Why This Matters for Vertical Software Operators
The TripleWhale story offers several key lessons for anyone building vertical software:
1. Dogfooding is Your Unfair Advantage
Most vertical software fails because founders are outsiders trying to solve problems they don't understand. TripleWhale succeeded because Maxx and AJ were spending $50K+ monthly on Facebook ads and manually copying data into spreadsheets every single day.
2. Market Timing Beats Perfect Products
iOS 14.5 could have killed TripleWhale. Instead, it became their biggest competitive advantage because they were ready with first-party attribution while everyone else scrambled.
The best vertical software opportunities come from regulatory or platform shifts that break existing solutions. Think GDPR for privacy tools, or SOX for financial compliance software.
3. Domain Expertise Makes AI Defensible
Generic AI is a commodity. ChatGPT can write decent ad copy for anyone. But Moby understands the difference between blended ROAS and channel ROAS, knows that BFCM performance predicts Q1 success, and recognizes seasonality patterns across thousands of e-commerce brands.
The AI moat isn't about having better models—it's about having better training data and deeper context. Generic AI tools will get commoditized. Vertical AI trained on proprietary datasets with deep domain knowledge will stay defensible.
4. Community-Driven B2B Actually Works
Most B2B SaaS burns millions on Google Ads and cold outbound. TripleWhale cracked organic growth through the DTC Twitter community—authentic engagement, not ads.
The key insight: Every vertical has its own community where operators gather to share insights. Find those communities, provide genuine value, and let word-of-mouth do the work.
5. Build Data Moats, Not Feature Moats
Competitors can copy features. They can't copy your data flywheel. TripleWhale's real moat isn't their AI—it's the $35B in revenue data and $7B in ad spend they've collected. Every new customer makes their benchmarks more valuable. Every transaction processed improves their algorithms.

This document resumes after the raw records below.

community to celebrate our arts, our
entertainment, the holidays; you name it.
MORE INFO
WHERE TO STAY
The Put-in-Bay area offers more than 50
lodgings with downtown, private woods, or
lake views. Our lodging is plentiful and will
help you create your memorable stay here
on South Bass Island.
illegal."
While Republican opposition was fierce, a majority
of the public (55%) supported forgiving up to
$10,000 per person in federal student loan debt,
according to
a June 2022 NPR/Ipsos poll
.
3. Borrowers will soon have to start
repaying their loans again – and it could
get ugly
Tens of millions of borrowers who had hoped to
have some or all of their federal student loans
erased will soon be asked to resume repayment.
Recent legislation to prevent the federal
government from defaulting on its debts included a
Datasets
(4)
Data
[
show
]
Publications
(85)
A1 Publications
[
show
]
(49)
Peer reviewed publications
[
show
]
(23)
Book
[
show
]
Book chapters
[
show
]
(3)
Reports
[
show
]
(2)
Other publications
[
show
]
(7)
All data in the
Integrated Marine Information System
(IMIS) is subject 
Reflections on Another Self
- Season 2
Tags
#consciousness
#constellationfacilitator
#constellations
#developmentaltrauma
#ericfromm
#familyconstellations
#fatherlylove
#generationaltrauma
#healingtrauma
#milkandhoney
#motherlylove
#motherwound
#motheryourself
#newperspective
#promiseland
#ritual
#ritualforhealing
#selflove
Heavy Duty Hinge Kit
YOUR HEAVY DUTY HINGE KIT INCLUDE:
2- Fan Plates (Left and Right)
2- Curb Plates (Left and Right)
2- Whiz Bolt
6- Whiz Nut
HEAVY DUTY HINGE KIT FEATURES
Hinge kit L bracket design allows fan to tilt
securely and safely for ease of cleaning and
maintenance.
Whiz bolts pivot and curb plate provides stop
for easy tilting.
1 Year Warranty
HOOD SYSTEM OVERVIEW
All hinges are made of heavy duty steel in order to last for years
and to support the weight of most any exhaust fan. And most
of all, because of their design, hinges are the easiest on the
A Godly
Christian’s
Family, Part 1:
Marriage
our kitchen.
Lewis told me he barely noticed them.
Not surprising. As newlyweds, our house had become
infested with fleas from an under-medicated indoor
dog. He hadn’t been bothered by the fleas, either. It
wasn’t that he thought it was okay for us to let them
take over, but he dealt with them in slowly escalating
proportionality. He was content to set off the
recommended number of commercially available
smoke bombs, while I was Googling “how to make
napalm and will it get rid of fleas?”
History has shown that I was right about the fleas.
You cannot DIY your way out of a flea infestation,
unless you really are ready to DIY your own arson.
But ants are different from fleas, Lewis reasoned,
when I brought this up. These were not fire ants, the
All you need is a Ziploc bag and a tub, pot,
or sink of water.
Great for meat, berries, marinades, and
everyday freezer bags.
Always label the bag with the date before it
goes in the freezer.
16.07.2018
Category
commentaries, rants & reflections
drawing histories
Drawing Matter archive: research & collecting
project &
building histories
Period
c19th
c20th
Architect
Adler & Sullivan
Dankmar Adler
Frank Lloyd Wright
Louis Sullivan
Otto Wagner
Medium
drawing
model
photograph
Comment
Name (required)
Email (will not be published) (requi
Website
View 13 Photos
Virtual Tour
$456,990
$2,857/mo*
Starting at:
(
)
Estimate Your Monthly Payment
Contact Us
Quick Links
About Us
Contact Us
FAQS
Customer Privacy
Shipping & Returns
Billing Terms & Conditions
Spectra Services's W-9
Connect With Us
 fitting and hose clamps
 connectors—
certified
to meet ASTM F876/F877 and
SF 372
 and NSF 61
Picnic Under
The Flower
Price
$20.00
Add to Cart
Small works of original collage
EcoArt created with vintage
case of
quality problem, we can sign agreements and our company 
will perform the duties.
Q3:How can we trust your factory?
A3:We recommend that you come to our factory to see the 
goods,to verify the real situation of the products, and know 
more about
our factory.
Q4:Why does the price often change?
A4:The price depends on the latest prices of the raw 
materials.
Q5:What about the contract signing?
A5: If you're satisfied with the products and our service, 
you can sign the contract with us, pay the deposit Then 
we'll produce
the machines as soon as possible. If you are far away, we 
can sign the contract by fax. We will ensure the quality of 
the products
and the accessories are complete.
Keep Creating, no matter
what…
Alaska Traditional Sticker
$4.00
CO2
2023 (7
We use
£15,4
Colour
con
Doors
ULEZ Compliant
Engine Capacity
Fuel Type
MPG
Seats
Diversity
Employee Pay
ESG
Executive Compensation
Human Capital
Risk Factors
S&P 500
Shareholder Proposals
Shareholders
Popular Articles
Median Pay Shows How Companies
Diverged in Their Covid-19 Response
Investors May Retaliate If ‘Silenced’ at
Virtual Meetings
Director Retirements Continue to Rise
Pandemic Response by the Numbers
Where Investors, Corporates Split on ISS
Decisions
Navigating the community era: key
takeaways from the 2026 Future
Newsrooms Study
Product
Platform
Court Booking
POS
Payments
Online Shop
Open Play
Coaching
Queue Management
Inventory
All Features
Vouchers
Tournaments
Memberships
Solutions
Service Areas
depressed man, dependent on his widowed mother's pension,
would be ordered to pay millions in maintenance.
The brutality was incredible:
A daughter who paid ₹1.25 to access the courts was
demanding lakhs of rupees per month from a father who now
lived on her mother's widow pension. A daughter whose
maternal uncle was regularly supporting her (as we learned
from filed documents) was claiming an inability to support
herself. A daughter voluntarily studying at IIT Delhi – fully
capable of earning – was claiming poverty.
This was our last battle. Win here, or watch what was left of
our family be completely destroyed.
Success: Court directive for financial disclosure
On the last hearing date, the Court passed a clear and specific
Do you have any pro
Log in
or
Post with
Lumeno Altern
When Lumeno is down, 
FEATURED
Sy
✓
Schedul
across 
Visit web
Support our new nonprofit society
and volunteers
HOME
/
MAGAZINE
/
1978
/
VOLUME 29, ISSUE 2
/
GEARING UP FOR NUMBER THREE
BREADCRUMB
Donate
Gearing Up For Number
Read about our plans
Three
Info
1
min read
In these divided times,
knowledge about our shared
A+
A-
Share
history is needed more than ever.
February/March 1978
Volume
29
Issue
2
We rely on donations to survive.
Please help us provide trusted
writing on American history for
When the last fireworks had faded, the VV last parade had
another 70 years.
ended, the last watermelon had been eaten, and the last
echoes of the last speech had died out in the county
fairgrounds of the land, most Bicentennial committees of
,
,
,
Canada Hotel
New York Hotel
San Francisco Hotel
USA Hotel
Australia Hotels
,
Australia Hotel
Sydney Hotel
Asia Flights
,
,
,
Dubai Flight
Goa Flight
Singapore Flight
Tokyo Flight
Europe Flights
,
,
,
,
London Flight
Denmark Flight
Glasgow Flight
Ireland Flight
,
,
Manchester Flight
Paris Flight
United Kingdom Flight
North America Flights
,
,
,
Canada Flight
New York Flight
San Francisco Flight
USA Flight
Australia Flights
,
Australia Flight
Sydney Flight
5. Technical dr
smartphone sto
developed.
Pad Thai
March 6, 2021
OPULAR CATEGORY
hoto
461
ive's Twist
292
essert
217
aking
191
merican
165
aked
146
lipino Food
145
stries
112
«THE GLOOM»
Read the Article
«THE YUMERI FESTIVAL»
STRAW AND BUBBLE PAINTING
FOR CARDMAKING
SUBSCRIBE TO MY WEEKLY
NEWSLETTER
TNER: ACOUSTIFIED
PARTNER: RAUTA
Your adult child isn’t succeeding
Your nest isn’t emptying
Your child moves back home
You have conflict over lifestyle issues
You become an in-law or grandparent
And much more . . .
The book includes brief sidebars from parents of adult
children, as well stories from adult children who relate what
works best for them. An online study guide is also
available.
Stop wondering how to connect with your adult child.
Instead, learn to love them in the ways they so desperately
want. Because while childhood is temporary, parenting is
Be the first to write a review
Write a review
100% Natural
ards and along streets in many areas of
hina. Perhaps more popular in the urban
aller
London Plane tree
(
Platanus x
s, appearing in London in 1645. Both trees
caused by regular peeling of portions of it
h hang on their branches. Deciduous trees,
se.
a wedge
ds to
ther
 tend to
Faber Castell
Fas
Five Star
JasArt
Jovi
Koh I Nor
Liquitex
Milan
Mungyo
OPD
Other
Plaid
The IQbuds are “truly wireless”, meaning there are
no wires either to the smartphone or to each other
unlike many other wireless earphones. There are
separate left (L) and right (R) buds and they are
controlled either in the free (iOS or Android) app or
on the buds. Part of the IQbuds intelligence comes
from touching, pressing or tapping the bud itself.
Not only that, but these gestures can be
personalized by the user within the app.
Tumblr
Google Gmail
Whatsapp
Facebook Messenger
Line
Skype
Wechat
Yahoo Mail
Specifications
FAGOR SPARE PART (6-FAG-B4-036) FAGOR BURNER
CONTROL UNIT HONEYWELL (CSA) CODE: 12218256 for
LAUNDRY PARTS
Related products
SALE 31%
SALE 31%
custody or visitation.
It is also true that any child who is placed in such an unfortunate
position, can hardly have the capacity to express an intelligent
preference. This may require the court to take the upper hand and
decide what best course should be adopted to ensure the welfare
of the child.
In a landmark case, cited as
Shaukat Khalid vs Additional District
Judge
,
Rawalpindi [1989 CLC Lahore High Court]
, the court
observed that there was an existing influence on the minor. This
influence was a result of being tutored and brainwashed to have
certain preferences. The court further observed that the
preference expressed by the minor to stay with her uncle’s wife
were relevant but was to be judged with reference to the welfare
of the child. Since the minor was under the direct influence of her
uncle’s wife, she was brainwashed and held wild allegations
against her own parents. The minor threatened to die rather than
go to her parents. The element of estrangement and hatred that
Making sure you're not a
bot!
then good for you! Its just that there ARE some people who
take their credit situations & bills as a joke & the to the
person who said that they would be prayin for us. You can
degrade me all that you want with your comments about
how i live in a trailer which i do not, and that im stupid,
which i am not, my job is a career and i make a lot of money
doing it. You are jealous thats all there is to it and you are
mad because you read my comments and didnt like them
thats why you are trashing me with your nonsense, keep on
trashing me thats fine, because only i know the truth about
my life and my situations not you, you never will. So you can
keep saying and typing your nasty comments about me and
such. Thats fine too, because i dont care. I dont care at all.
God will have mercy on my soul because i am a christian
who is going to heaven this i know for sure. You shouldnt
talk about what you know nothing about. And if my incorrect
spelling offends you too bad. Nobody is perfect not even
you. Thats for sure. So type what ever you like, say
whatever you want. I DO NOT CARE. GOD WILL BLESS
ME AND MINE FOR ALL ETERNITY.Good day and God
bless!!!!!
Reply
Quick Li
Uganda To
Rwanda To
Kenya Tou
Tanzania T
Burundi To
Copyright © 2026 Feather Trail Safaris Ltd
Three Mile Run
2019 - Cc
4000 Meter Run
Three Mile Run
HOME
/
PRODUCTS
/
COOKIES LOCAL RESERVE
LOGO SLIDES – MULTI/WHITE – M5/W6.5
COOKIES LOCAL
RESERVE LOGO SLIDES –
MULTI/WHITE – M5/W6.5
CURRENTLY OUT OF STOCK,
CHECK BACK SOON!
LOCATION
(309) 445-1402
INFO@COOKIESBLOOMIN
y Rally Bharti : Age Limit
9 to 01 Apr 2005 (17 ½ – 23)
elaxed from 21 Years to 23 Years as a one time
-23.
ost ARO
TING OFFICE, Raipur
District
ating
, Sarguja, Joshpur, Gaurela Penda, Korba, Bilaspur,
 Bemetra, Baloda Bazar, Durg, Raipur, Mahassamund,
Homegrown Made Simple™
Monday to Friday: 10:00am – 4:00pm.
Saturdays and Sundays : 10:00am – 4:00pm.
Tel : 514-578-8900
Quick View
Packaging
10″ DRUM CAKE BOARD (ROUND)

In vertical software, the companies that win long-term are the ones that become the system of record for their industry. Not just another tool, but the central nervous system where all data flows.
6. Transaction Data > Analytics Data
Here's the difference between TripleWhale and every other analytics company: they process actual transaction data, not just marketing metrics.
The best vertical software doesn't just measure business processes—it becomes part of them. Payment processing, inventory management, compliance reporting—these create switching costs that analytics dashboards never can.
Ask yourself: How can your vertical software move from measuring outcomes to influencing them?
The Bottom Line
TripleWhale proves that the biggest vertical software opportunities aren't in building better versions of existing tools. They're in rebuilding entire categories around AI-first architectures with deep domain expertise.
The numbers tell the story: $50M raised, 20,000+ customers, $35B in tracked revenue, 1,400% growth, and Shopify as a strategic investor. But the real story is execution—solving fundamental problems with technical depth and market understanding that competitors can't replicate.
Every vertical is about to go through the same transformation that e-commerce is experiencing right now. The question is whether you'll be building the intelligence layer for your industry or buying it from someone else.